── Data for the task

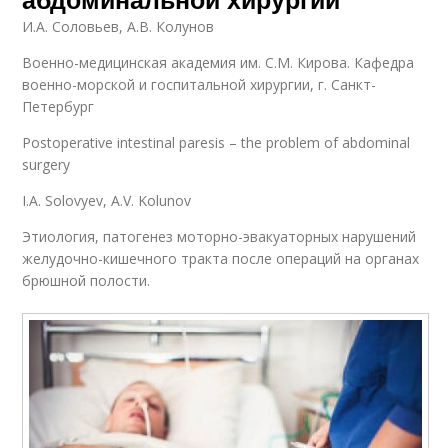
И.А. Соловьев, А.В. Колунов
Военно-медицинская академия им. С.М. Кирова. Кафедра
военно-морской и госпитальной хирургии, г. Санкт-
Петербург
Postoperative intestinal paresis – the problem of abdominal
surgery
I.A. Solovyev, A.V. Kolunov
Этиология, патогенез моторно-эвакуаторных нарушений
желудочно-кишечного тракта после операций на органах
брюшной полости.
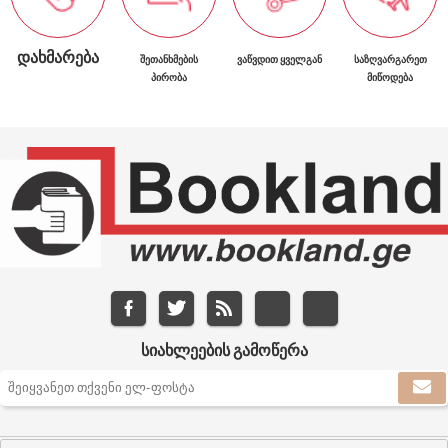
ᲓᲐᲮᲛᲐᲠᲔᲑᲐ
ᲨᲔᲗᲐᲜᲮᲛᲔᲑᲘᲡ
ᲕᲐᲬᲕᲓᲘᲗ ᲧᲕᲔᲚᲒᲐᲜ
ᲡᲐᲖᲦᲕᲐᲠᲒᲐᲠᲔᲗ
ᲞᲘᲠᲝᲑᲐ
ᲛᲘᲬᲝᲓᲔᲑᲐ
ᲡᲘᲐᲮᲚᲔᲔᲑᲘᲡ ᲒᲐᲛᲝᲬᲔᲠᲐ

────

▸ **How to complete this task**: Retype the line containing "Этиология, патогенез моторно-эвакуаторных" and each line after it through the last line of the entries above, exactly, with no pictures and nothing else.

▸ **Answer box**:
Этиология, патогенез моторно-эвакуаторных нарушений
желудочно-кишечного тракта после операций на органах
брюшной полости.
ᲓᲐᲮᲛᲐᲠᲔᲑᲐ
ᲨᲔᲗᲐᲜᲮᲛᲔᲑᲘᲡ
ᲕᲐᲬᲕᲓᲘᲗ ᲧᲕᲔᲚᲒᲐᲜ
ᲡᲐᲖᲦᲕᲐᲠᲒᲐᲠᲔᲗ
ᲞᲘᲠᲝᲑᲐ
ᲛᲘᲬᲝᲓᲔᲑᲐ
ᲡᲘᲐᲮᲚᲔᲔᲑᲘᲡ ᲒᲐᲛᲝᲬᲔᲠᲐ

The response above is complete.